Across the Tasman, calls for pill testing after drug-related festival deaths in New South Wales received a cool reception from politicians. Australian data released last year found nearly two-thirds of the Australian public were in favour of pill testing at music festivals, but the policy had been rebuffed by leaders including the former NSW premier Gladys Berejiklian and the Victorian Labor government.

Pill testing had been repeatedly called for in coronial inquiries, including this year in Victoria, in an inquest into deaths of four men and a boy who thought they were taking MDMA.

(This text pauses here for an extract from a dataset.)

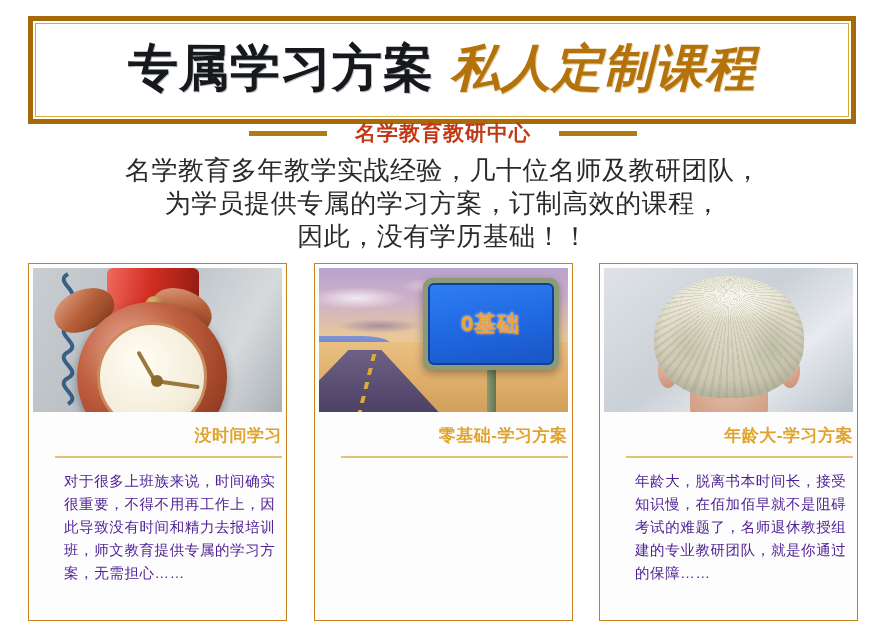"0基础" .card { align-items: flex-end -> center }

“The conservative approach is, ‘well, just don’t take drugs then,’ but it’s plainly obvious that that is not stopping people from doing it,” Allison said. “What we do is provide more information that helps people assess the risks more accurately – and in a lot of cases that is making people approach drugs more safely, whether that be not taking them at all, or taking less, or not taking them with other substances.”

“The funding announced … for drug-checking services at festivals will save lives,” the Green party drug reform spokesperson, Chlöe Swarbrick, said in a statement. “However, it’s just a start.”

The party is advocating for $3m in funding for drug testing services and premises around the country. “It’s ludicrous to pretend drug consumption only happens at music festivals and not also bars, clubs and weekend parties … Everyone who needs these services should have access.”